Notwithstanding this situation, we offer the following comments on the specific points raised in the petition:
1. The invigilator’s report from one centre identified in the petition (Centre A) highlights 1 candidate as stating that they recognised options from the main verbal test. There is no indication that this candidate completed any of the tests quickly, which some might say could be an indicator of prior knowledge of the test papers.
The same invigilator noted that 1 other candidate had completed the non-verbal practice test before the allotted time but not the main tests.
Other invigilator reports at this school also noted 4 candidates completing either the main tests or practice tests before the allotted time.
2. The incident reports from Centre B notes 1 candidate as having reported to the invigilator at the lunch break that a friend, in another invigilator’s class, had said that they had seen the main verbal test before. There is no record of speedy completion of any parts of the tests in respect of either of these candidates.
3. The incident reports from Centre C have no mention of any candidates stating they had seen the test papers before. However, there were 6 candidates recorded as finishing either one or both tests before the allotted time.
4. The incident reports from Centre D make no mention of candidates reporting to have seen the papers before. 1 candidate is reported to have completed the verbal main test before the allotted time.
In respect of the 14 children mentioned above (some identified from cross referencing the petition with invigilators reports and some from the invigilator reports alone), and taking account of non-validated test results only, over 70% have raw scores at levels unlikely, when standardised to reach the level that is expected to be required in order to be offered a selective school place. There is no evidence of any advantage having been gained through either reporting to have seen the papers before (even if true) or being able to complete the tests quickly. If any of these children are eventually offered a selective place this would still not support any allegation that the main test papers have been “leaked”, for which we still have no concrete evidence.

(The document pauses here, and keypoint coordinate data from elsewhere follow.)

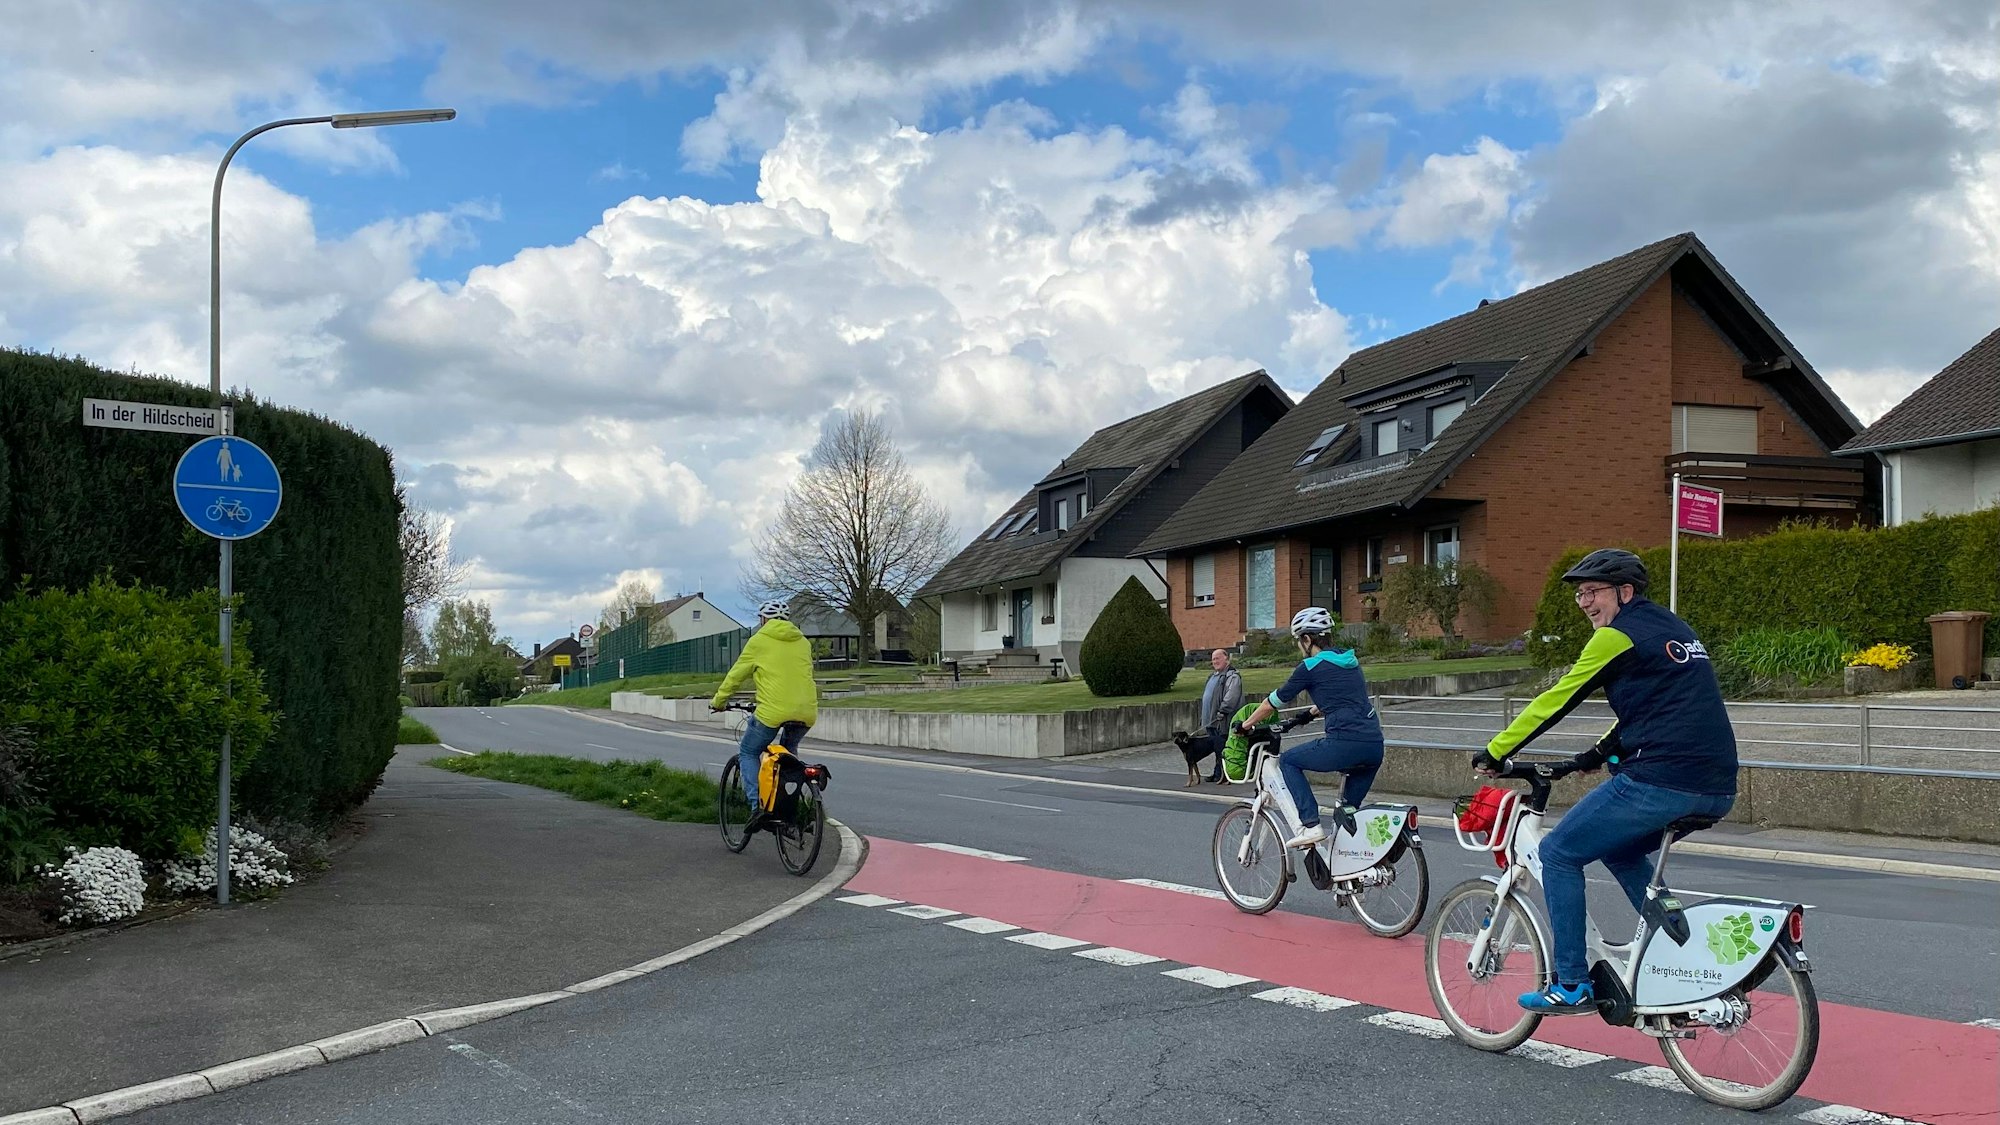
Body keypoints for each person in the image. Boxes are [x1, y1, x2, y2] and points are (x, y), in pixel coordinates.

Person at [1473, 548, 1737, 1014]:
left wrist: (1497, 751)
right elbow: (1660, 707)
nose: (1585, 603)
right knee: (1619, 848)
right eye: (1580, 595)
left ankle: (1572, 983)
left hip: (1660, 778)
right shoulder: (1674, 629)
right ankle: (1681, 952)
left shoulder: (1616, 636)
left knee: (1557, 853)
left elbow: (1556, 699)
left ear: (1625, 592)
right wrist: (1597, 755)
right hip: (1714, 785)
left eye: (1593, 592)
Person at [1235, 607, 1384, 848]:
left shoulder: (1310, 667)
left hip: (1344, 743)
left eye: (1298, 641)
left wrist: (1245, 725)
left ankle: (1311, 825)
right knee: (1346, 815)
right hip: (1374, 746)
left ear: (1307, 639)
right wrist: (1307, 715)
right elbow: (1342, 699)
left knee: (1290, 761)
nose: (1299, 647)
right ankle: (1350, 873)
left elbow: (1272, 703)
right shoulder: (1350, 661)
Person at [711, 600, 819, 833]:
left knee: (749, 752)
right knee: (788, 757)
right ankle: (789, 809)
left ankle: (757, 807)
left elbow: (736, 675)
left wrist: (719, 701)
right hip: (806, 711)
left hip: (772, 711)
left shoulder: (759, 640)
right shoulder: (802, 641)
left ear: (763, 620)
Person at [1198, 648, 1243, 784]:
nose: (1215, 661)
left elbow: (1231, 696)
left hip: (1222, 720)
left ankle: (1224, 775)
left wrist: (1223, 710)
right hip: (1211, 721)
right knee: (1217, 749)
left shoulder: (1232, 676)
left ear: (1226, 659)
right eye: (1213, 659)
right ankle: (1217, 773)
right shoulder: (1213, 676)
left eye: (1218, 658)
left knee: (1223, 748)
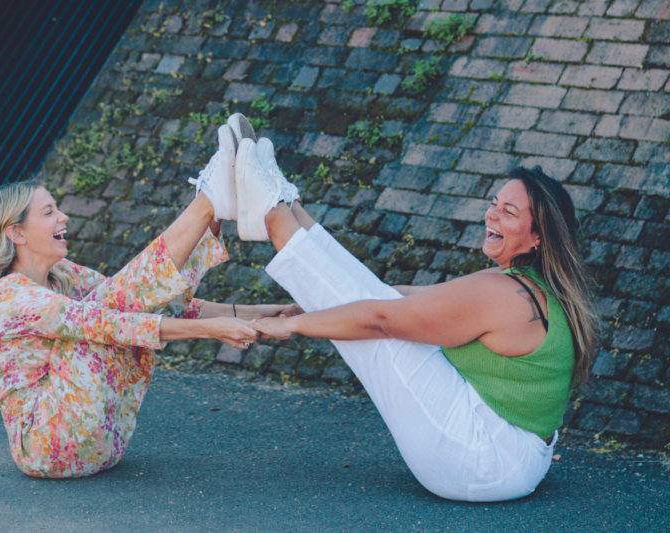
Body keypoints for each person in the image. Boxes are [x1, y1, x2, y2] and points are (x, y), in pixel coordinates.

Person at [227, 120, 599, 502]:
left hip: (485, 462)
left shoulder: (504, 293)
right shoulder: (527, 282)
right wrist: (319, 305)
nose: (491, 216)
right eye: (493, 205)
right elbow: (403, 296)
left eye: (508, 212)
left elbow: (382, 319)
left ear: (538, 236)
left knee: (384, 333)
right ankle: (284, 203)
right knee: (378, 301)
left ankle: (271, 213)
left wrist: (296, 324)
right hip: (516, 456)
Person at [0, 124, 294, 478]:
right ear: (16, 232)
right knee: (108, 313)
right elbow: (107, 323)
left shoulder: (63, 275)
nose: (63, 216)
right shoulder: (10, 297)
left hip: (102, 441)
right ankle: (210, 204)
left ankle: (216, 208)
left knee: (123, 298)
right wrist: (209, 331)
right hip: (48, 448)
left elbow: (145, 299)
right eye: (49, 212)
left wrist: (259, 314)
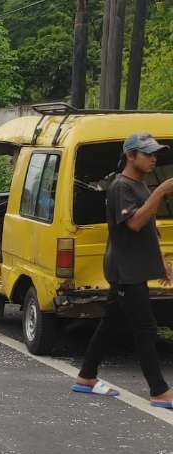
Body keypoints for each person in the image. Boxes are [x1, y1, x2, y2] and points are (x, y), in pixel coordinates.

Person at [74, 132, 173, 407]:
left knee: (110, 323)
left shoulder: (139, 184)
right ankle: (159, 391)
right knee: (146, 328)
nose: (154, 158)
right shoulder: (121, 187)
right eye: (148, 154)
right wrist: (162, 191)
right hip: (125, 270)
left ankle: (86, 377)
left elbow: (148, 228)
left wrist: (161, 260)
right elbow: (133, 224)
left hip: (134, 268)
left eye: (156, 154)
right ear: (130, 156)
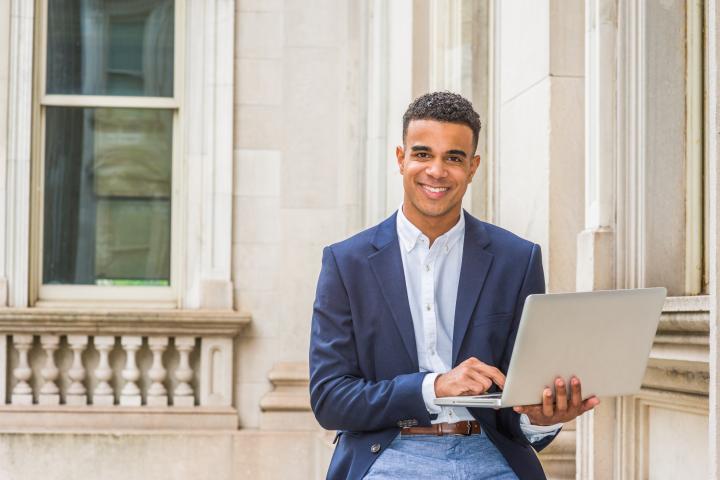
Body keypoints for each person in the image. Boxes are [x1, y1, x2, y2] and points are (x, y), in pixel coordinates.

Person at [309, 92, 599, 479]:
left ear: (473, 166)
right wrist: (435, 387)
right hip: (387, 456)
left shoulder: (518, 259)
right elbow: (330, 399)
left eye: (454, 158)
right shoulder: (347, 263)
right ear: (401, 159)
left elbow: (519, 395)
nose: (437, 171)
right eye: (423, 154)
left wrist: (542, 417)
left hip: (491, 456)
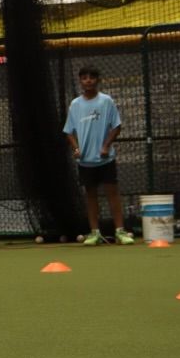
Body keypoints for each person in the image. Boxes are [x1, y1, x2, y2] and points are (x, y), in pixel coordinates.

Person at [63, 66, 134, 246]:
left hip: (105, 159)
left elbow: (117, 126)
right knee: (91, 196)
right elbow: (68, 132)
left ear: (97, 80)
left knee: (113, 194)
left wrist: (106, 146)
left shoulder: (106, 101)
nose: (88, 80)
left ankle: (120, 232)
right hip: (85, 162)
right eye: (84, 78)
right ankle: (94, 233)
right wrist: (76, 148)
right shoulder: (75, 104)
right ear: (80, 81)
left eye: (91, 77)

Finally, I assure you that the Authority takes these matters very seriously. If any of the signatories to the petition or any other parent has any evidence that substantiates the rumours they should send it to John O’Keefe, Chief Planning & Resources Officer, Lynton House, 255-259 High Road, Ilford, IG1 1NN or email firstname.lastname@example.org”
I note that you have already contacted Mr O’Keefe direct and I would assure you that he will be responding to you in due course.
While this response covers concerns that may be additional to those that you raise, by providing you with full information, I hope that you will appreciate the gravity with which the allegations are being viewed.